Nothing in the records may change. Output them all exactly.

[Collected data]
=====

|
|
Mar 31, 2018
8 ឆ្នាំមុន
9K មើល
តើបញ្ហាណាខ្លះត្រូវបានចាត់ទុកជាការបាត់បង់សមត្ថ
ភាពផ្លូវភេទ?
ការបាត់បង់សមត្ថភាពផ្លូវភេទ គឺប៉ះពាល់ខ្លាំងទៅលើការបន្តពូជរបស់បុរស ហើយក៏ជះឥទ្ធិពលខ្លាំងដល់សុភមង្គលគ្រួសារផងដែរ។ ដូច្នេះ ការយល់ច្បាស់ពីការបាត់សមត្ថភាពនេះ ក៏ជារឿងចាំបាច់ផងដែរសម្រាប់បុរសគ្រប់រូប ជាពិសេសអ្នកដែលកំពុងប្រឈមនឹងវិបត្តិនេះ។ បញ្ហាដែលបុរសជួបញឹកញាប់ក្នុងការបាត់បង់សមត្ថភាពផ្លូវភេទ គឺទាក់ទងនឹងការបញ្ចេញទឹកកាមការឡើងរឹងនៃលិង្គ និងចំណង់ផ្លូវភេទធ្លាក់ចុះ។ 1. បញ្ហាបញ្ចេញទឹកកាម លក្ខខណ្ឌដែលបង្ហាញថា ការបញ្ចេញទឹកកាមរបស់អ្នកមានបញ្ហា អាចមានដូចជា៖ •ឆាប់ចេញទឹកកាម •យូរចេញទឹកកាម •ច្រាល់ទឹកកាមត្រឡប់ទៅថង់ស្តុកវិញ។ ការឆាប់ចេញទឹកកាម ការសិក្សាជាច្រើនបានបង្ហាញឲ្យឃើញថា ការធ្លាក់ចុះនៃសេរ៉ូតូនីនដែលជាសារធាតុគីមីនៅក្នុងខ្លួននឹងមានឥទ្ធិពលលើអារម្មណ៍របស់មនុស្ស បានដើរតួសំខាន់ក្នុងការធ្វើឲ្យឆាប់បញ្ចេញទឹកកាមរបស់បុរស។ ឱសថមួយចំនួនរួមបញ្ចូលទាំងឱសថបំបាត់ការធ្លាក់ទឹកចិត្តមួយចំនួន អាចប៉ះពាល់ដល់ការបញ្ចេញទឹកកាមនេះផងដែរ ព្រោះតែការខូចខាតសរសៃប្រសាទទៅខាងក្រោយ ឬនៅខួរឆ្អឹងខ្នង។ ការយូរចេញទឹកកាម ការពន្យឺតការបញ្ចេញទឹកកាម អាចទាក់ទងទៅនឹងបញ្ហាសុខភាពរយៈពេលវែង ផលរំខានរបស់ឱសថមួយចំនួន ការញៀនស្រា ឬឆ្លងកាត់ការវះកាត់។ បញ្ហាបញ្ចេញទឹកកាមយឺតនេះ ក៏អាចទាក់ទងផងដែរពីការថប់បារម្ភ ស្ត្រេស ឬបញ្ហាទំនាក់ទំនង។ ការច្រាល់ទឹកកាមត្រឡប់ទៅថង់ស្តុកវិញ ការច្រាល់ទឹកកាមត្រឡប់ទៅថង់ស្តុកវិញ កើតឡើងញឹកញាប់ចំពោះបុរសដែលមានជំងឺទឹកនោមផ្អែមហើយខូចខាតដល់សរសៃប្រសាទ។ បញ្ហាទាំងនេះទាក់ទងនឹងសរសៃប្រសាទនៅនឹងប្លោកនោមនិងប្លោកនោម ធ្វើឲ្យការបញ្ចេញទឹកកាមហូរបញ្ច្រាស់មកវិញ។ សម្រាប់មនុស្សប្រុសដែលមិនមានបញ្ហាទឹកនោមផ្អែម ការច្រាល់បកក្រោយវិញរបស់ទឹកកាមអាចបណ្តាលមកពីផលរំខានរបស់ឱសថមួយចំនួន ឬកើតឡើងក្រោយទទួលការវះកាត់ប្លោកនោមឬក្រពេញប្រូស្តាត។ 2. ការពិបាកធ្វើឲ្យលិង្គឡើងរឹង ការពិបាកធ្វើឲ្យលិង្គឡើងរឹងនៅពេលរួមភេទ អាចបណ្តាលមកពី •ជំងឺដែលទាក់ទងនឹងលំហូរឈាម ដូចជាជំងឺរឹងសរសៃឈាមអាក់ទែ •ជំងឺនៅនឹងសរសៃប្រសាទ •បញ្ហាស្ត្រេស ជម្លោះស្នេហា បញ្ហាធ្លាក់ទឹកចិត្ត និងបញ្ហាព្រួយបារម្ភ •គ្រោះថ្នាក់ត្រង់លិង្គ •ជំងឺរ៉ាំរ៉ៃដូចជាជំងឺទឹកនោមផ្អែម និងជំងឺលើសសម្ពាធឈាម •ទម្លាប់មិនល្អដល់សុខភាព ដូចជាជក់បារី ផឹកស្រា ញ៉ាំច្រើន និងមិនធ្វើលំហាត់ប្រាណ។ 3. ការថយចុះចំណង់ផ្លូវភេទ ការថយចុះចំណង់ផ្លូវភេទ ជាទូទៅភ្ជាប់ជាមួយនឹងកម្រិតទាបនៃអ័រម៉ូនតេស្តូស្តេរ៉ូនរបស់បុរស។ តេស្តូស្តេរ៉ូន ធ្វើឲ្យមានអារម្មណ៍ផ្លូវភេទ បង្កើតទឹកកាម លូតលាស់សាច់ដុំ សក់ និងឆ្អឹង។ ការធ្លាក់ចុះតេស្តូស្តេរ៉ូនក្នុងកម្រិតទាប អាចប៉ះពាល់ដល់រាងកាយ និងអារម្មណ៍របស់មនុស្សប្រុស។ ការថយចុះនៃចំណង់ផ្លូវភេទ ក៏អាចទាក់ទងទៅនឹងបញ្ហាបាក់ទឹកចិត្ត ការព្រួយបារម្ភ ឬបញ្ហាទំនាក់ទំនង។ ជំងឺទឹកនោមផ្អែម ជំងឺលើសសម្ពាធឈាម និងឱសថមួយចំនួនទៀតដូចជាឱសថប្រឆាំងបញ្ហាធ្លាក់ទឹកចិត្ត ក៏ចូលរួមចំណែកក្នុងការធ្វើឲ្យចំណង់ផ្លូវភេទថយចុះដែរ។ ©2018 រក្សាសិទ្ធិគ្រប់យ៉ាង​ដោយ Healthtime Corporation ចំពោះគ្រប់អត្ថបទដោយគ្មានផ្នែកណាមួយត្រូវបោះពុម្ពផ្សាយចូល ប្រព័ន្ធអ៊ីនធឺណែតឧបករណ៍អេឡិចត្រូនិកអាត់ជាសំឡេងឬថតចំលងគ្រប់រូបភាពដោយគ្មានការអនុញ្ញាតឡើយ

=====

### TASK RESULT
|
|
Mar 31, 2018
8 ឆ្នាំមុន
9K មើល
តើបញ្ហាណាខ្លះត្រូវបានចាត់ទុកជាការបាត់បង់សមត្ថ
ភាពផ្លូវភេទ?
ការបាត់បង់សមត្ថភាពផ្លូវភេទ គឺប៉ះពាល់ខ្លាំងទៅលើការបន្តពូជរបស់បុរស ហើយក៏ជះឥទ្ធិពលខ្លាំងដល់សុភមង្គលគ្រួសារផងដែរ។ ដូច្នេះ ការយល់ច្បាស់ពីការបាត់សមត្ថភាពនេះ ក៏ជារឿងចាំបាច់ផងដែរសម្រាប់បុរសគ្រប់រូប ជាពិសេសអ្នកដែលកំពុងប្រឈមនឹងវិបត្តិនេះ។ បញ្ហាដែលបុរសជួបញឹកញាប់ក្នុងការបាត់បង់សមត្ថភាពផ្លូវភេទ គឺទាក់ទងនឹងការបញ្ចេញទឹកកាមការឡើងរឹងនៃលិង្គ និងចំណង់ផ្លូវភេទធ្លាក់ចុះ។ 1. បញ្ហាបញ្ចេញទឹកកាម លក្ខខណ្ឌដែលបង្ហាញថា ការបញ្ចេញទឹកកាមរបស់អ្នកមានបញ្ហា អាចមានដូចជា៖ •ឆាប់ចេញទឹកកាម •យូរចេញទឹកកាម •ច្រាល់ទឹកកាមត្រឡប់ទៅថង់ស្តុកវិញ។ ការឆាប់ចេញទឹកកាម ការសិក្សាជាច្រើនបានបង្ហាញឲ្យឃើញថា ការធ្លាក់ចុះនៃសេរ៉ូតូនីនដែលជាសារធាតុគីមីនៅក្នុងខ្លួននឹងមានឥទ្ធិពលលើអារម្មណ៍របស់មនុស្ស បានដើរតួសំខាន់ក្នុងការធ្វើឲ្យឆាប់បញ្ចេញទឹកកាមរបស់បុរស។ ឱសថមួយចំនួនរួមបញ្ចូលទាំងឱសថបំបាត់ការធ្លាក់ទឹកចិត្តមួយចំនួន អាចប៉ះពាល់ដល់ការបញ្ចេញទឹកកាមនេះផងដែរ ព្រោះតែការខូចខាតសរសៃប្រសាទទៅខាងក្រោយ ឬនៅខួរឆ្អឹងខ្នង។ ការយូរចេញទឹកកាម ការពន្យឺតការបញ្ចេញទឹកកាម អាចទាក់ទងទៅនឹងបញ្ហាសុខភាពរយៈពេលវែង ផលរំខានរបស់ឱសថមួយចំនួន ការញៀនស្រា ឬឆ្លងកាត់ការវះកាត់។ បញ្ហាបញ្ចេញទឹកកាមយឺតនេះ ក៏អាចទាក់ទងផងដែរពីការថប់បារម្ភ ស្ត្រេស ឬបញ្ហាទំនាក់ទំនង។ ការច្រាល់ទឹកកាមត្រឡប់ទៅថង់ស្តុកវិញ ការច្រាល់ទឹកកាមត្រឡប់ទៅថង់ស្តុកវិញ កើតឡើងញឹកញាប់ចំពោះបុរសដែលមានជំងឺទឹកនោមផ្អែមហើយខូចខាតដល់សរសៃប្រសាទ។ បញ្ហាទាំងនេះទាក់ទងនឹងសរសៃប្រសាទនៅនឹងប្លោកនោមនិងប្លោកនោម ធ្វើឲ្យការបញ្ចេញទឹកកាមហូរបញ្ច្រាស់មកវិញ។ សម្រាប់មនុស្សប្រុសដែលមិនមានបញ្ហាទឹកនោមផ្អែម ការច្រាល់បកក្រោយវិញរបស់ទឹកកាមអាចបណ្តាលមកពីផលរំខានរបស់ឱសថមួយចំនួន ឬកើតឡើងក្រោយទទួលការវះកាត់ប្លោកនោមឬក្រពេញប្រូស្តាត។ 2. ការពិបាកធ្វើឲ្យលិង្គឡើងរឹង ការពិបាកធ្វើឲ្យលិង្គឡើងរឹងនៅពេលរួមភេទ អាចបណ្តាលមកពី •ជំងឺដែលទាក់ទងនឹងលំហូរឈាម ដូចជាជំងឺរឹងសរសៃឈាមអាក់ទែ •ជំងឺនៅនឹងសរសៃប្រសាទ •បញ្ហាស្ត្រេស ជម្លោះស្នេហា បញ្ហាធ្លាក់ទឹកចិត្ត និងបញ្ហាព្រួយបារម្ភ •គ្រោះថ្នាក់ត្រង់លិង្គ •ជំងឺរ៉ាំរ៉ៃដូចជាជំងឺទឹកនោមផ្អែម និងជំងឺលើសសម្ពាធឈាម •ទម្លាប់មិនល្អដល់សុខភាព ដូចជាជក់បារី ផឹកស្រា ញ៉ាំច្រើន និងមិនធ្វើលំហាត់ប្រាណ។ 3. ការថយចុះចំណង់ផ្លូវភេទ ការថយចុះចំណង់ផ្លូវភេទ ជាទូទៅភ្ជាប់ជាមួយនឹងកម្រិតទាបនៃអ័រម៉ូនតេស្តូស្តេរ៉ូនរបស់បុរស។ តេស្តូស្តេរ៉ូន ធ្វើឲ្យមានអារម្មណ៍ផ្លូវភេទ បង្កើតទឹកកាម លូតលាស់សាច់ដុំ សក់ និងឆ្អឹង។ ការធ្លាក់ចុះតេស្តូស្តេរ៉ូនក្នុងកម្រិតទាប អាចប៉ះពាល់ដល់រាងកាយ និងអារម្មណ៍របស់មនុស្សប្រុស។ ការថយចុះនៃចំណង់ផ្លូវភេទ ក៏អាចទាក់ទងទៅនឹងបញ្ហាបាក់ទឹកចិត្ត ការព្រួយបារម្ភ ឬបញ្ហាទំនាក់ទំនង។ ជំងឺទឹកនោមផ្អែម ជំងឺលើសសម្ពាធឈាម និងឱសថមួយចំនួនទៀតដូចជាឱសថប្រឆាំងបញ្ហាធ្លាក់ទឹកចិត្ត ក៏ចូលរួមចំណែកក្នុងការធ្វើឲ្យចំណង់ផ្លូវភេទថយចុះដែរ។ ©2018 រក្សាសិទ្ធិគ្រប់យ៉ាង​ដោយ Healthtime Corporation ចំពោះគ្រប់អត្ថបទដោយគ្មានផ្នែកណាមួយត្រូវបោះពុម្ពផ្សាយចូល ប្រព័ន្ធអ៊ីនធឺណែតឧបករណ៍អេឡិចត្រូនិកអាត់ជាសំឡេងឬថតចំលងគ្រប់រូបភាពដោយគ្មានការអនុញ្ញាតឡើយ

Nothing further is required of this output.